Lines drawn from a dataset
----

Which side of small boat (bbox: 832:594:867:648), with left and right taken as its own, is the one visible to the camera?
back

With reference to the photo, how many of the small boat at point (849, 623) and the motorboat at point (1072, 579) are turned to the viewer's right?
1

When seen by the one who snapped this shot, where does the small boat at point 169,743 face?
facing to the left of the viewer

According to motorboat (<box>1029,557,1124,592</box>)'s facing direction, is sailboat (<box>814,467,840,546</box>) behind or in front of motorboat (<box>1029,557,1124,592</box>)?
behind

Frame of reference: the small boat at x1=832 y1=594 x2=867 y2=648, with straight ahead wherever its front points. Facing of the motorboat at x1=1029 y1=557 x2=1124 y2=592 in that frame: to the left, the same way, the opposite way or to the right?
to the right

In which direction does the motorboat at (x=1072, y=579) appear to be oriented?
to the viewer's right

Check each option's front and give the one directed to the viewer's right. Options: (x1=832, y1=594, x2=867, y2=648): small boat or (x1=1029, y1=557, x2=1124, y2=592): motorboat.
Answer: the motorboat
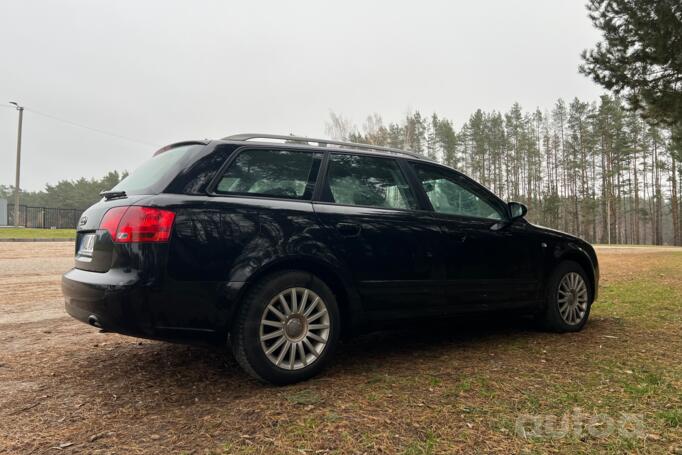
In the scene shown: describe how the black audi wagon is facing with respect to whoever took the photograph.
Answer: facing away from the viewer and to the right of the viewer

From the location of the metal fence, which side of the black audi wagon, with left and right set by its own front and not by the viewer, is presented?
left
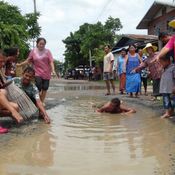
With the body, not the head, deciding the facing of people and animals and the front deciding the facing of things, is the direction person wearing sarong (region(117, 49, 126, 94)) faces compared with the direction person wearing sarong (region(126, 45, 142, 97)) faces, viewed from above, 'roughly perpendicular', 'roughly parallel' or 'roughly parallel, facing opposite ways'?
roughly parallel

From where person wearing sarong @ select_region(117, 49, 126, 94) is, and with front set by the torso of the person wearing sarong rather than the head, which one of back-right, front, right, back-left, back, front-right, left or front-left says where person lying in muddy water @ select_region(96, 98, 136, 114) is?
front

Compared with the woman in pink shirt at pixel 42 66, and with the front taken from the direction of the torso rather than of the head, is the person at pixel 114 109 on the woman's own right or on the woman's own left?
on the woman's own left

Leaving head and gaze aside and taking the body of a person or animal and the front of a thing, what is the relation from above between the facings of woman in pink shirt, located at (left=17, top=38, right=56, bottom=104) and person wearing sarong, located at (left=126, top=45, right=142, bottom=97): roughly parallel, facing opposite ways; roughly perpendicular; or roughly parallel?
roughly parallel

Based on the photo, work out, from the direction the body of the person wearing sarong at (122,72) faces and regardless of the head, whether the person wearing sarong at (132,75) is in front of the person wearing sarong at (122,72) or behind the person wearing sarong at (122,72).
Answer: in front

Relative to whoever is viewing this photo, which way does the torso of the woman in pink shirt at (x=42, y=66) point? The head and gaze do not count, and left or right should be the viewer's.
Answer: facing the viewer

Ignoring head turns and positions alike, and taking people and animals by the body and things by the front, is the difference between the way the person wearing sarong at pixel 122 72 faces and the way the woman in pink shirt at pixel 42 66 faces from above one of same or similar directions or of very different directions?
same or similar directions

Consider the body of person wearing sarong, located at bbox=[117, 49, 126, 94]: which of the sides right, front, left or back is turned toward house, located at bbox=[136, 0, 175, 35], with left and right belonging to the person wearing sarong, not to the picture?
back

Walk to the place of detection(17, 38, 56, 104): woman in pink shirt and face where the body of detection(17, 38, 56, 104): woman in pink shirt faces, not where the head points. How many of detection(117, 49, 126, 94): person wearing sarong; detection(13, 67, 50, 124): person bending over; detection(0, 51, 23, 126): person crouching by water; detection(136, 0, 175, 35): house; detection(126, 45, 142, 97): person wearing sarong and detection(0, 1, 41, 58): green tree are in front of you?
2

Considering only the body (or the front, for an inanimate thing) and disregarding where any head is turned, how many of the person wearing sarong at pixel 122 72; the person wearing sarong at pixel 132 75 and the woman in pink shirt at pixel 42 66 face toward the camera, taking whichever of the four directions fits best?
3

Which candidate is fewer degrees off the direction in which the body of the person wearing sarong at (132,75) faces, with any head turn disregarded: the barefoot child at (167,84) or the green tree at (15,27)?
the barefoot child

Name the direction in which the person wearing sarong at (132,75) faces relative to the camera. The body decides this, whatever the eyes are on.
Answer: toward the camera
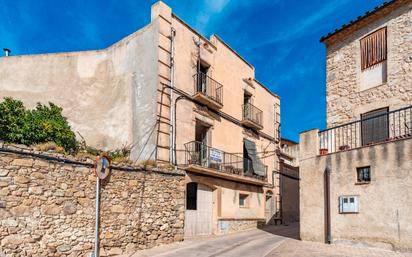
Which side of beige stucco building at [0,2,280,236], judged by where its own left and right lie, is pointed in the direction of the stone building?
front

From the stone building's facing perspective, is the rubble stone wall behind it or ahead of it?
ahead

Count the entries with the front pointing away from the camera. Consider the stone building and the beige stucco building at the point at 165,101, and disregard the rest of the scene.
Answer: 0

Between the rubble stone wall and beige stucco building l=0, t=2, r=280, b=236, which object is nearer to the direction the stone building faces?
the rubble stone wall

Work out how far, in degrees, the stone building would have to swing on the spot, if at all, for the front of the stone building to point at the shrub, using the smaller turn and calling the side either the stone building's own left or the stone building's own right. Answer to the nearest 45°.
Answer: approximately 45° to the stone building's own right

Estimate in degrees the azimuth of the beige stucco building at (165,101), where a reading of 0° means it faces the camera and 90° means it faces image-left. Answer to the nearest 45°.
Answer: approximately 315°

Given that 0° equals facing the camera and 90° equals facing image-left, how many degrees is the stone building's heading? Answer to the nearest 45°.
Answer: approximately 45°
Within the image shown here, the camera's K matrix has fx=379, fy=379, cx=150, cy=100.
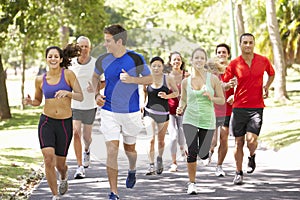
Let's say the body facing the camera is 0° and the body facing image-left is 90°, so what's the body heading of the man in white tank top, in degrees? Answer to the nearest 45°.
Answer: approximately 0°

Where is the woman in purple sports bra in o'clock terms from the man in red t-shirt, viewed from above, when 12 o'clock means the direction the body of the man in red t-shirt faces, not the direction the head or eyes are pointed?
The woman in purple sports bra is roughly at 2 o'clock from the man in red t-shirt.

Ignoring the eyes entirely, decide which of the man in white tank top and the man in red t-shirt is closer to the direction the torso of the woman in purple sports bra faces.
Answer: the man in red t-shirt

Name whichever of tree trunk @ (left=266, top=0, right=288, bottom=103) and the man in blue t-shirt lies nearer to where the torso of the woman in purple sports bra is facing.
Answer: the man in blue t-shirt
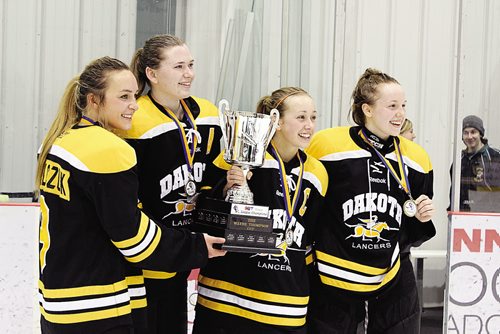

----

- [What you should do]:
Replace "small boat" with "rowboat" throughout all of the lines above, leaving everything else unchanged. Leave the pictures out of your answer.

- [Output]:
Which side of rowboat (bbox: 832:594:867:648), with left and right taken as its own, is the one visible to the camera?
back

With reference to the photo, how many of the rowboat at point (849, 623) and the motorboat at point (1072, 579) are turned to the viewer's right?
1

When seen by the one who snapped this shot, where does the rowboat at point 169,743 face?
facing to the left of the viewer

According to motorboat (<box>1029,557,1124,592</box>)'s facing direction, is sailboat (<box>814,467,840,546</box>) behind or in front of motorboat (<box>1029,557,1124,592</box>)?
behind

Frame of reference: the rowboat at x1=832 y1=594 x2=867 y2=648, with straight ahead wherever its front points. Facing of the motorboat at x1=1029 y1=557 x2=1124 y2=592 in that frame: to the left, the same way, the opposite way or to the right?
to the right

In which direction does the motorboat at (x=1072, y=579) appear to be oriented?
to the viewer's right

Check each option's front and give the one directed to the viewer's right. Options: (x1=832, y1=594, x2=867, y2=648): rowboat or (x1=1029, y1=557, x2=1124, y2=592): motorboat.
Answer: the motorboat
In the scene shown: describe how the black audi wagon is facing with respect to whoever took the photograph.
Answer: facing away from the viewer and to the right of the viewer

From the location of the metal fence, which side of the black audi wagon, with left and right set by its own front and not by the viewer, is presented?
left
With the body, not the head, deciding the facing of people and animals and the front deciding the facing of things, is the direction person wearing sarong (region(117, 49, 126, 94)) faces compared with the direction person wearing sarong (region(126, 45, 142, 97)) faces, viewed from above, 'roughly perpendicular', 'roughly parallel' or 'roughly parallel, facing opposite ways'?
roughly parallel

From where person wearing sarong @ select_region(117, 49, 126, 94) is, and with front set by the torso of the person wearing sarong rather than the head, which one of back-right, front, right, back-left, back, front-right, left or front-left says where person lying in muddy water @ select_region(96, 98, 136, 114) is?
front

Compared with the woman in pink shirt at pixel 42 66, and with the front taken from the direction of the torso rather than of the head, is the person at pixel 114 109 on the woman's own right or on the woman's own left?
on the woman's own left

Leaving head and gaze aside and taking the body of a person or animal and the front of a thing, what is the relation from above between the facings of woman in pink shirt, located at (left=17, top=38, right=56, bottom=104) and person wearing sarong, located at (left=126, top=45, right=142, bottom=97): roughly parallel, facing opposite ways; roughly perpendicular; or roughly parallel?
roughly parallel

Based on the photo, work out, from the direction the body of the person wearing sarong at (122,72) faces and regardless of the head, whether the person wearing sarong at (132,75) is in front of the person wearing sarong at (122,72) or behind the person wearing sarong at (122,72).
Answer: in front

Relative to whoever is viewing this photo, which way does the torso of the woman in pink shirt at (x=42, y=66) point? The head and gaze do not count, and left or right should be the viewer's.
Answer: facing the viewer

Ignoring head turns and positions alike, and taking people and animals by the body and things by the front, is the difference between the way the person wearing sarong at pixel 122 72 faces and the way the woman in pink shirt at pixel 42 66 faces from above one of same or similar directions or of very different directions?
same or similar directions

Consider the body of person wearing sarong, located at bbox=[117, 49, 126, 94]: which of the sides right, front, left or back is turned toward house, located at bbox=[136, 0, 175, 35], with left and right belonging to the person wearing sarong, not to the picture?
back

Walk to the place of detection(17, 38, 56, 104): woman in pink shirt and face where the body of detection(17, 38, 56, 104): woman in pink shirt faces, not where the head points. How many of detection(117, 49, 126, 94): person wearing sarong; detection(13, 67, 50, 124): person bending over; detection(0, 51, 23, 126): person crouching by water; detection(136, 0, 175, 35): house; detection(126, 45, 142, 97): person wearing sarong and detection(0, 1, 41, 58): green tree are in front of you?
2

Considering only the body (or the front, for an inanimate thing) and disregarding where any head is turned, how many of the person wearing sarong at pixel 122 72; the person wearing sarong at pixel 132 75 and the woman in pink shirt at pixel 42 66 face toward the camera, taking whichever of the four directions fits best?
3

Which candidate is fewer degrees off the direction in which the body of the person wearing sarong at (132,75) faces, with any head turn disregarded: the barefoot child at (167,84) or the green tree at (15,27)?
the barefoot child

Name the direction in which the person wearing sarong at (132,75) faces relative to the camera. The body decides this, whatever the eyes are on.
Answer: toward the camera
Which side of beige stucco building at [0,2,280,236], judged by where its own left and right lie, is pointed in the direction of the stone building?
front

From the stone building's facing perspective, is the rubble stone wall behind it or ahead of it?
ahead

Count the entries with the front pointing away from the camera. Consider the stone building and the beige stucco building at the point at 165,101, and disregard the rest of the scene.
Answer: 0

Between the rubble stone wall and beige stucco building l=0, t=2, r=280, b=236, which object is nearer to the direction the stone building faces?
the rubble stone wall

Work out how far, in degrees, the stone building would have to swing on the spot, if at all, for the front of the stone building to point at the shrub, using the smaller turn and calling the side either the stone building's own left or the stone building's own right. Answer to the nearest 45°.
Answer: approximately 45° to the stone building's own right

Estimate in degrees the azimuth of the beige stucco building at (165,101), where a reading of 0° means it faces the camera and 90° means it faces image-left. Answer to the nearest 45°.
Answer: approximately 315°

Given that 0° equals facing the camera and 90° equals facing image-left, how many degrees is the stone building's heading? Answer to the nearest 45°.
Answer: approximately 45°
Within the image shown here, the camera's K matrix has fx=379, fy=379, cx=150, cy=100.
Let's say the body facing the camera is 0° and the body facing image-left is 90°, so what's the body heading of the man in white tank top, in degrees? Answer to the nearest 45°.
Answer: approximately 0°

Where is the woman in purple sports bra in o'clock terms from the man in red t-shirt, viewed from above, when 12 o'clock means the direction the body of the man in red t-shirt faces, not the direction the head or eyes are pointed?
The woman in purple sports bra is roughly at 2 o'clock from the man in red t-shirt.

Ignoring the eyes entirely, decide which of the man in white tank top and the man in red t-shirt is closer to the direction the torso of the woman in purple sports bra faces.
Answer: the man in red t-shirt

Name whichever of tree trunk @ (left=266, top=0, right=288, bottom=103) and the man in blue t-shirt lies nearer to where the torso of the woman in purple sports bra is facing.
Answer: the man in blue t-shirt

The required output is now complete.